▸ Your objective
Exact reproduction of all the data is required, with pictures excluded.

▸ Entries provided

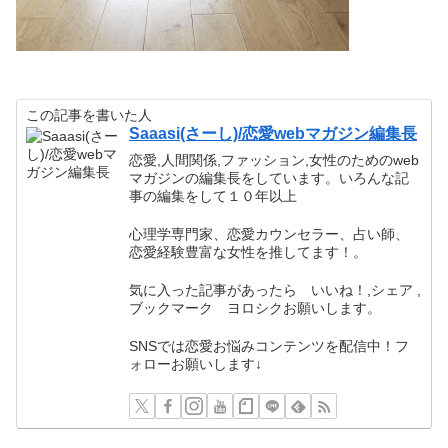
この記事を書いた人
Saaasi(さーし)/恋愛webマガジン編集長
恋愛,人間関係,ファッション,女性のためのweb
マガジンの編集長をしています。いろんな記
事の編集をして１０年以上
心理学専門家、恋愛カウンセラー、占い師、
恋愛経験豊富な女性を推してます！。
気に入った記事があったら いいね！,シェア ,
ブックマーク ヨロシクお願いします。
SNSでは恋愛お悩みコンテンツを配信中！フ
ォローお願いします↓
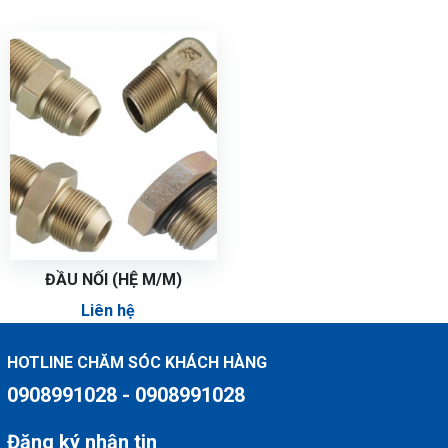
ĐẦU NỐI (HỆ M/M)
Liên hệ
HOTLINE CHĂM SÓC KHÁCH HÀNG
0908991028 - 0908991028
Đăng ký nhận tin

▸ Output of the task
この記事を書いた人
Saaasi(さーし)/恋愛webマガジン編集長
恋愛,人間関係,ファッション,女性のためのweb
マガジンの編集長をしています。いろんな記
事の編集をして１０年以上
心理学専門家、恋愛カウンセラー、占い師、
恋愛経験豊富な女性を推してます！。
気に入った記事があったら いいね！,シェア ,
ブックマーク ヨロシクお願いします。
SNSでは恋愛お悩みコンテンツを配信中！フ
ォローお願いします↓
ĐẦU NỐI (HỆ M/M)
Liên hệ
HOTLINE CHĂM SÓC KHÁCH HÀNG
0908991028 - 0908991028
Đăng ký nhận tin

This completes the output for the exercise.